▶ TASK BRIEF: Your response should consist of the data that follows, repeated in full without alteration.

▶ SOURCE MATERIAL:

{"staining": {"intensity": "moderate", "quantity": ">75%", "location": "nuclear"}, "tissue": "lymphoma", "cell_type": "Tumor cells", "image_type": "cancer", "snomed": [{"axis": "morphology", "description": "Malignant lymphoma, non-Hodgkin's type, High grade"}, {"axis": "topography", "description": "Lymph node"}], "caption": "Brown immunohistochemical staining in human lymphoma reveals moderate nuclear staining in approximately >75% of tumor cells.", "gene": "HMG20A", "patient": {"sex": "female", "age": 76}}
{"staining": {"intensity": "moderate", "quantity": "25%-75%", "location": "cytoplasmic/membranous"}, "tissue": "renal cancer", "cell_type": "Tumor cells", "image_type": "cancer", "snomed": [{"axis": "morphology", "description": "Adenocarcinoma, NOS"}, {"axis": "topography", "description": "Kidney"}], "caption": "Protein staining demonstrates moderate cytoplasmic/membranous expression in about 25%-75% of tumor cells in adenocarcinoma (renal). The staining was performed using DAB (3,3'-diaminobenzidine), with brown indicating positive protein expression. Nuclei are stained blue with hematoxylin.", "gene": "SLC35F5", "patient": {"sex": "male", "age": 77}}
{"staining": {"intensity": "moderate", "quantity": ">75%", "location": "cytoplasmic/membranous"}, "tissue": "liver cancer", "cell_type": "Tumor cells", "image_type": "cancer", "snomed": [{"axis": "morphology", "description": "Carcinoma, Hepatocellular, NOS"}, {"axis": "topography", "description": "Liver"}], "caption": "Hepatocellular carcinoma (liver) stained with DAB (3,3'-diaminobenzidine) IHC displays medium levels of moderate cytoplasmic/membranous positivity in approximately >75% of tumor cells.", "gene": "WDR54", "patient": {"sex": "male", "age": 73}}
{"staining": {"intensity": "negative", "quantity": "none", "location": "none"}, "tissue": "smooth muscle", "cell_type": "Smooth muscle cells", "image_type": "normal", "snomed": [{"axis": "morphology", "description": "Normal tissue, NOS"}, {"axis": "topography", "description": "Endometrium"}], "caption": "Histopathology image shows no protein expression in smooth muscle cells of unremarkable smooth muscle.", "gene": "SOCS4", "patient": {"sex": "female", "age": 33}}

▶ OUTPUT OF THE EXERCISE:
{"staining": {"intensity": "moderate", "quantity": ">75%", "location": "nuclear"}, "tissue": "lymphoma", "cell_type": "Tumor cells", "image_type": "cancer", "snomed": [{"axis": "morphology", "description": "Malignant lymphoma, non-Hodgkin's type, High grade"}, {"axis": "topography", "description": "Lymph node"}], "caption": "Brown immunohistochemical staining in human lymphoma reveals moderate nuclear staining in approximately >75% of tumor cells.", "gene": "HMG20A", "patient": {"sex": "female", "age": 76}}
{"staining": {"intensity": "moderate", "quantity": "25%-75%", "location": "cytoplasmic/membranous"}, "tissue": "renal cancer", "cell_type": "Tumor cells", "image_type": "cancer", "snomed": [{"axis": "morphology", "description": "Adenocarcinoma, NOS"}, {"axis": "topography", "description": "Kidney"}], "caption": "Protein staining demonstrates moderate cytoplasmic/membranous expression in about 25%-75% of tumor cells in adenocarcinoma (renal). The staining was performed using DAB (3,3'-diaminobenzidine), with brown indicating positive protein expression. Nuclei are stained blue with hematoxylin.", "gene": "SLC35F5", "patient": {"sex": "male", "age": 77}}
{"staining": {"intensity": "moderate", "quantity": ">75%", "location": "cytoplasmic/membranous"}, "tissue": "liver cancer", "cell_type": "Tumor cells", "image_type": "cancer", "snomed": [{"axis": "morphology", "description": "Carcinoma, Hepatocellular, NOS"}, {"axis": "topography", "description": "Liver"}], "caption": "Hepatocellular carcinoma (liver) stained with DAB (3,3'-diaminobenzidine) IHC displays medium levels of moderate cytoplasmic/membranous positivity in approximately >75% of tumor cells.", "gene": "WDR54", "patient": {"sex": "male", "age": 73}}
{"staining": {"intensity": "negative", "quantity": "none", "location": "none"}, "tissue": "smooth muscle", "cell_type": "Smooth muscle cells", "image_type": "normal", "snomed": [{"axis": "morphology", "description": "Normal tissue, NOS"}, {"axis": "topography", "description": "Endometrium"}], "caption": "Histopathology image shows no protein expression in smooth muscle cells of unremarkable smooth muscle.", "gene": "SOCS4", "patient": {"sex": "female", "age": 33}}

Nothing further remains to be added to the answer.